**DIE AUFGABE**
Beantworte anhand des folgenden Textes zur Kirchweih diese Fragen:
(a) Vor wie vielen Jahren wurde das Gotteshaus eingeweiht?
(b) Welche Verse aus welchem Kapitel werden gelesen?
(c) Was richtet Jakob an dem Ort auf, wo er übernachtet hat?

Liebe Leser,
51 Jahre ist es nun her, dass dieses Gotteshaus feierlich eingeweiht
wurde. Letztes Jahr, beim 50. Jubiläum, da wurden die Anfänge der
Friedenskirche in Erinnerung gerufen und die Geschichten, die sich
damit verbinden.
Heute möchte ich allgemeiner aber auch grundsätzlicher fragen: Was
feiern wir eigentlich, wenn wir Kirchweih feiern? – Die Schönheit
dieses Gotteshauses? Die Opferbereitschaft der Generation, die sie
gebaut hat? Die Erinnerung an besondere Gottesdienste? Den Kraftort
für den Alltag? Den Ort von Gottes Gegenwart?
Ich frage und begebe mich mit Ihnen auf die Suche nach Antworten.
Eine Geschichte aus dem AT soll uns auf den Weg bringen. Sie steht
im 1. Mose 28. Ich lese die Verse 10-19:
Text
Wir kennen das: Die Suche nach besonderen, nach heiligen Orten!
Christen aller Konfessionen und Jahrhunderte pilgerten und pilgern
auch heute noch zu Wallfahrtskirchen – in dem Glauben, dass sie Orte
besonderer Kraft sind; dass die Gebete, die dort gesprochen und
Rituale, die dort abgehalten werden, besonders wirksam sind.
Dabei ist das im Grunde vollkommen unbiblisch, ja heidnisch! Und
auch unser Predigttext verrät den gleichen Fehler, den Menschen
immer wieder machen! Auch Jakob glaubt, die „Himmelsleiter“ wäre an
diesem Ort, wo er übernachtet hat – und richtet entsprechend ein
Steinmal auf, ein Haus Gottes. Für das Wunder der Gottesbegegnung im
Traum macht er den geographischen Ort verantwortlich: „Fürwahr, der
HERR ist an dieser Stätte, und ich wusste es nicht!“
Dieses „Ich wusste es nicht“ ist der Schlüssel zum rechten
Verständnis! Heißt es doch: Es war mir nicht bewusst. Anders gesagt:
die Himmelsleiter, also Gott, erschien ihm im Unbewussten, in dem
Teil unseres Seelenlebens, zu dem wir keinen direkten Zugang haben,
von dem – wie uns die moderne Tiefenpsychologie bestätigt – nur
unsere Träume zeugen. Das Auftauchen und Sprechen Gottes im Traum
wird nicht durch diesen besonderen Platz hervorgerufen, sondern
entspringt seinem Inneren, geschieht in seinem Inneren, in seiner
Traumseele.

**BEREITGESTELLTES MATERIAL**
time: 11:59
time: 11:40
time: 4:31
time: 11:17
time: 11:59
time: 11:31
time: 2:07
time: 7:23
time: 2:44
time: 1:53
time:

--

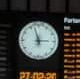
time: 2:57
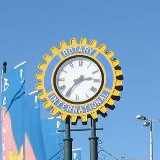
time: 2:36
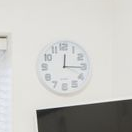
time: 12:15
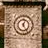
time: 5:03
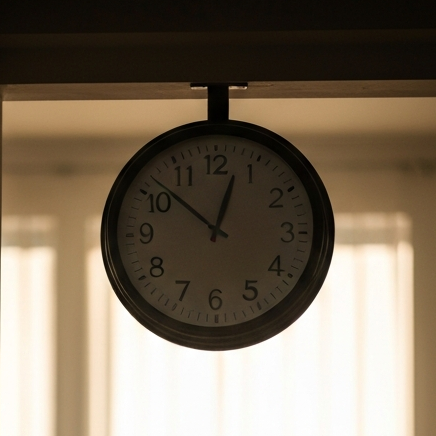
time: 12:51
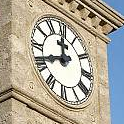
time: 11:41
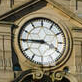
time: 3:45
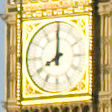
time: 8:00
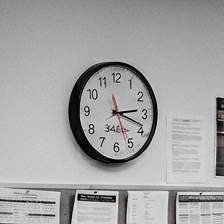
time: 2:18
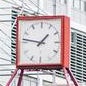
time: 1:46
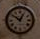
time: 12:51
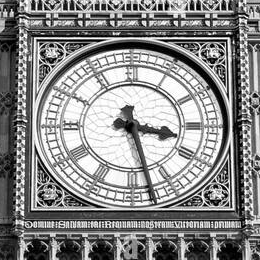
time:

**LÖSUNG**
(a) Vor 51 Jahren.
(b) Die Verse 10-19 aus 1. Mose 28.
(c) Ein Steinmal, ein Haus Gottes.